Sedangkan gaji perbekel hanya Rp 6 juta. Itu pun gaji satu bulan tidak dibayar penuh. Bisa dirapel di bulan ketiga. Di bulan pertama hanya dibayar separuhnya.
“Tapi itu tadi. Kakek saya adalah orang yang melayani umat. Itu yang disuruh atau diminta masyarakat bahwa saya harus menjadi seperti kakek saya.
Sebagai pelayan umat dan masyarakat. Saya tidak bisa menghindar. Dan jujur ini karena Hyang Widi dan doa ibu saya. Saya ini bukan siapa-siapa. Saya ini dulu sampah di masyarakat,” akunya sembari berkaca-kaca.

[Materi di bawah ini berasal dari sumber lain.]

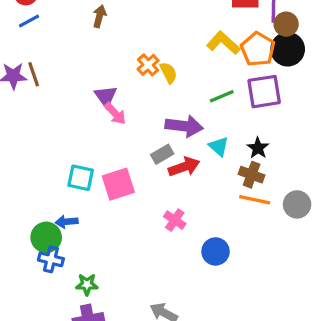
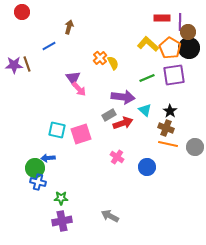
blue line: (29, 21) -> (49, 46), moved
blue circle: (216, 251) -> (147, 167), moved

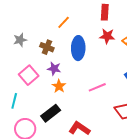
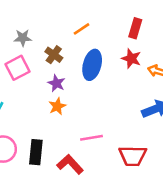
pink square: (29, 75) -> (18, 68), moved
pink line: (97, 87) -> (91, 138), moved
black rectangle: (51, 113) -> (36, 152), moved, turned -60

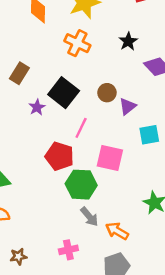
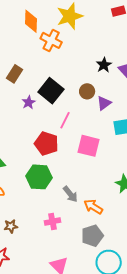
black star: (128, 41) -> (104, 65), moved
orange cross: (77, 43) -> (51, 40), moved
green hexagon: (81, 185) -> (39, 177), moved

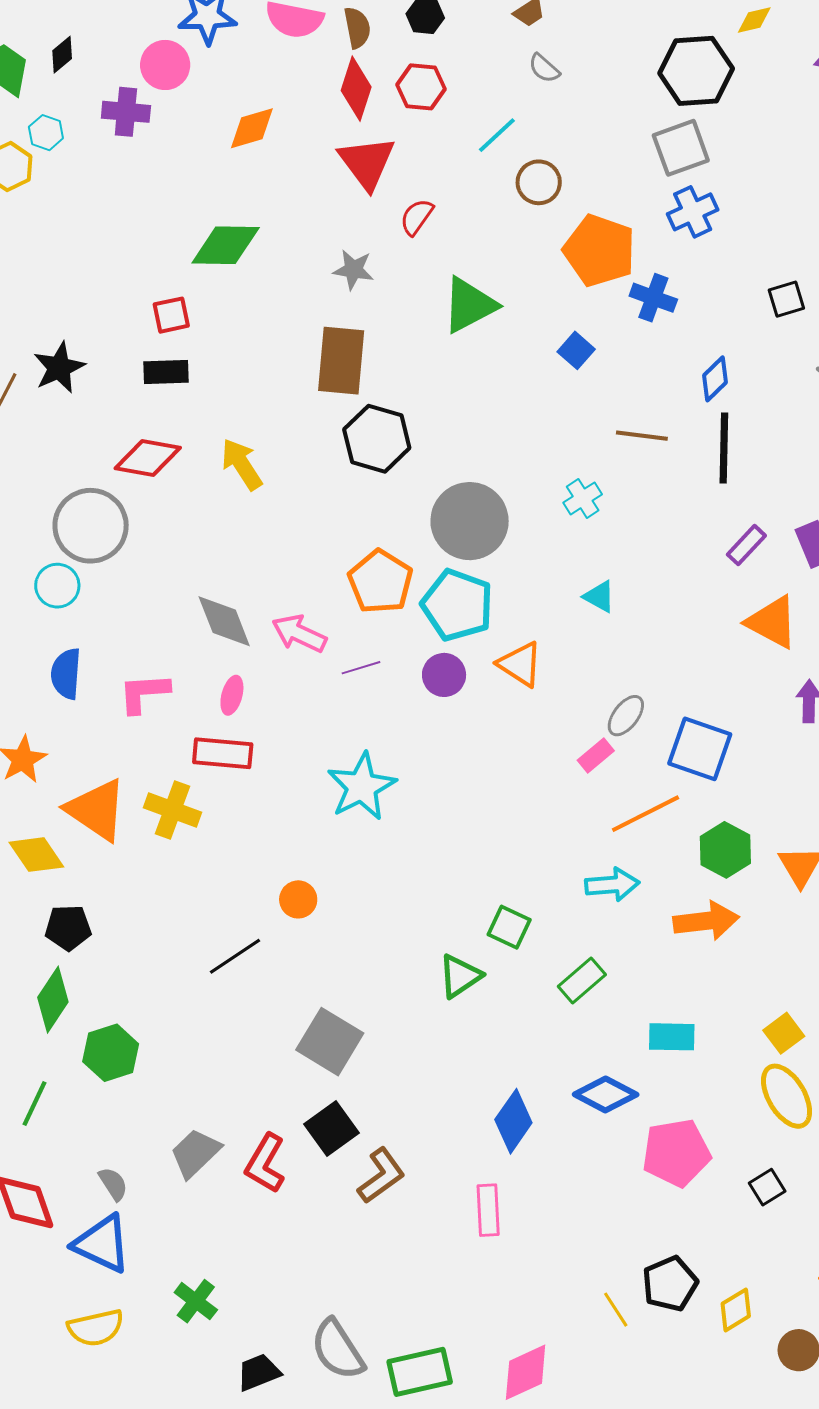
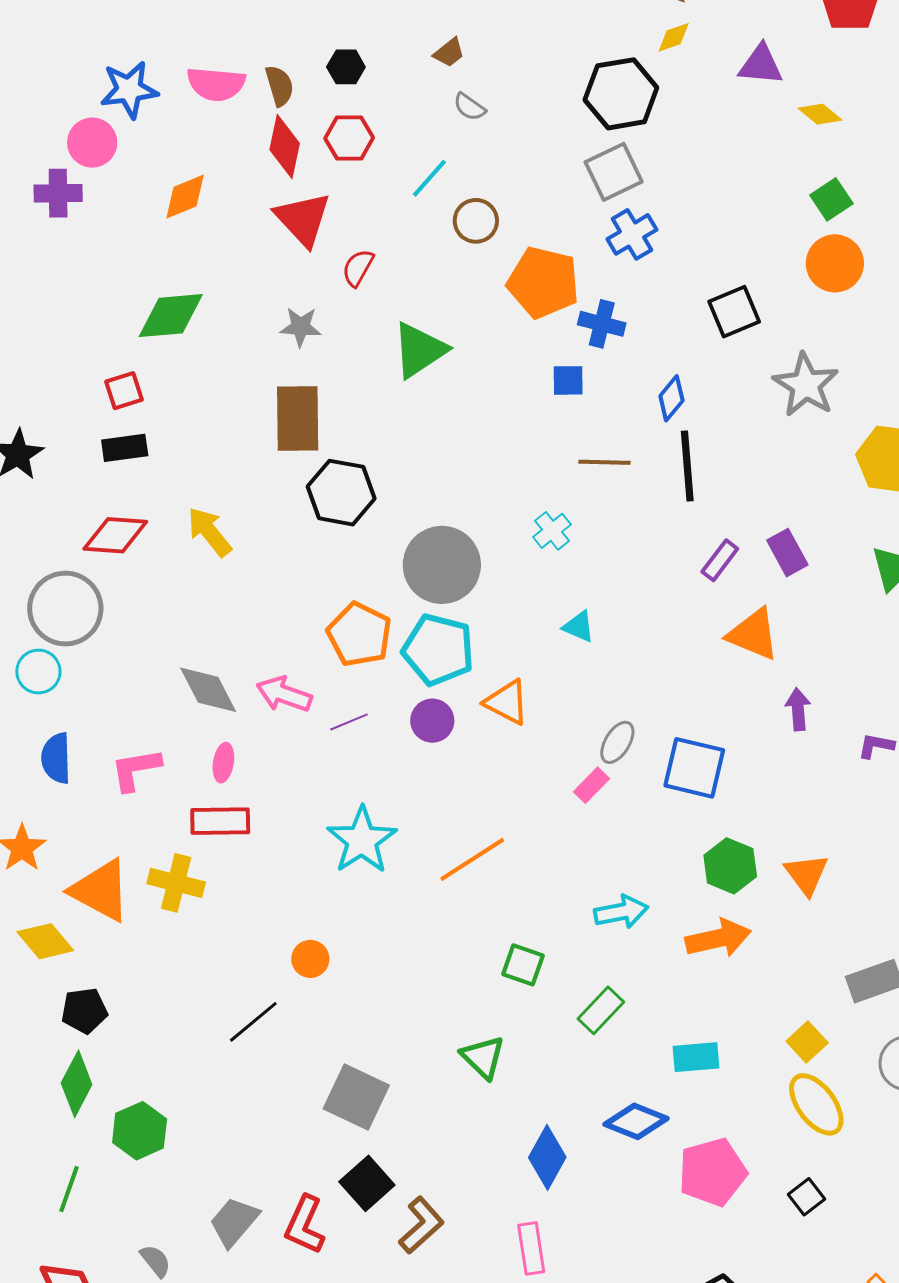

Bobby mengaku, bahwa dirinya adalah anak pertama dari dua bersaudara. Sejak kecil, dirinya tidak pernah merasakan nikmat penuh kasih sayang orangtua.
Dirinya harus dititipkan ke saudara-saudara sampai di Singaraja, Buleleng. “Jujur kalau ingat masa kecil saya pasti nangis. Bayangkan dahulu anak sebaya saya ke sekolah diantar orangtua.
Saya tidak ada yang ngantar. Di situ terus saya ke belakang nangis. Tapi itu semua yang membentuk mental saya untuk menjadi pejuang. Dan selalu semua jalan ini karena yang di atas dan ibu saya,” ungkapnya lagi.
Ajik Bobby mengaku, maju di Pileg lalu tidak memiliki modal apapun. Nyaris seluruh biaya kampanye dan sampai saksi-saksi adalah bantuan teman dan masyarakat.
Percaya atau tidak, banyak masyarakat yang membantu swadaya memasang baliho dan spanduk. Memberikan uang mulai ada yang Rp 10 juta sampai Rp 2 juta.
“Saya itu cuma punya prinsip manusia jika diibaratkan emas. Maka ketika itu dilempar di mana saja tetap menjadi emas.
Mau di tempat kotor sekalipun. Walaupun mencucinya susah. Tapi nilainya tetap emas. Jadi menangnya saya bukan karena saya.
Tapi masyarakat dan teman saya yang membantu. Jujur ini. Saya modal apa gak punya. Semua pemuda Pandak masyarakat yang bergerak membantu saya selama kampanye sampai perhitungan suara,” pungkasnya. (ang).